Would it override the original deed?

Asked on February 6, 2014 under Real Estate Law, Florida

Answers:

FreeAdvice Contributing Attorney / FreeAdvice Contributing Attorney

Answered 7 years ago | Contributor

A quitclaim deed is a legal instrument by which the owner of a piece of real property, called the grantor, transfers any interest to a recipient, called the grantee. The owner/grantor terminates (“quits”) any right and claim to the property, thereby allowing claim to transfer to the recipient/grantee.
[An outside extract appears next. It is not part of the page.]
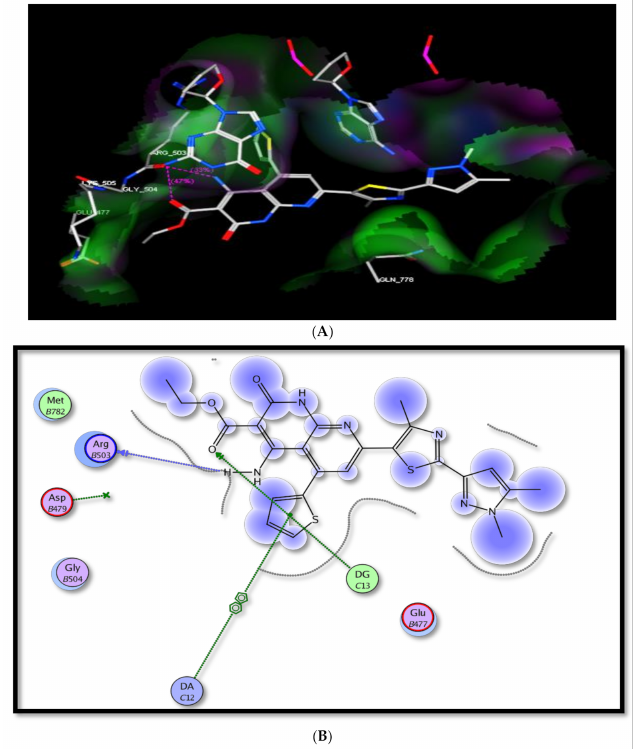
Figure 5. The suggested binding mode of compound 5 within topoisomerase II. ( A ) 3D binding mode within the active site. ( B ) 2D binding mode within Topoisomerase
Unlike most other property deeds, a quitclaim deed contains no title covenant and thus, offers the grantee no warranty as to the status of the property title; the grantee is entitled only to whatever interest the grantor actually possesses at the time the transfer occurs. This means that the grantor does not guarantee that he or she actually owns any interest the property at the time of the transfer, or if he or she does own an interest, that the title is free and clear. It is therefore possible for a grantee to receive no actual interest, and – because a quitclaim deed offers no warranty – have no legal recourse to recover any losses. Further, if the grantor should acquire the property at a later date, the grantee is not entitled to take possession, because the grantee can only receive the interest the grantor held at the time the transfer occurred. In contrast, other deeds often used for real estate sales (called grant deeds or warranty deeds, depending on the jurisdiction) contain warranties from the grantor to the grantee that the title is clear and/or that the grantor has not placed any encumbrance against the title.

Answer: The quit claim cannot be changed online. A whole new document signed by the grantor before a notary public needs to be done.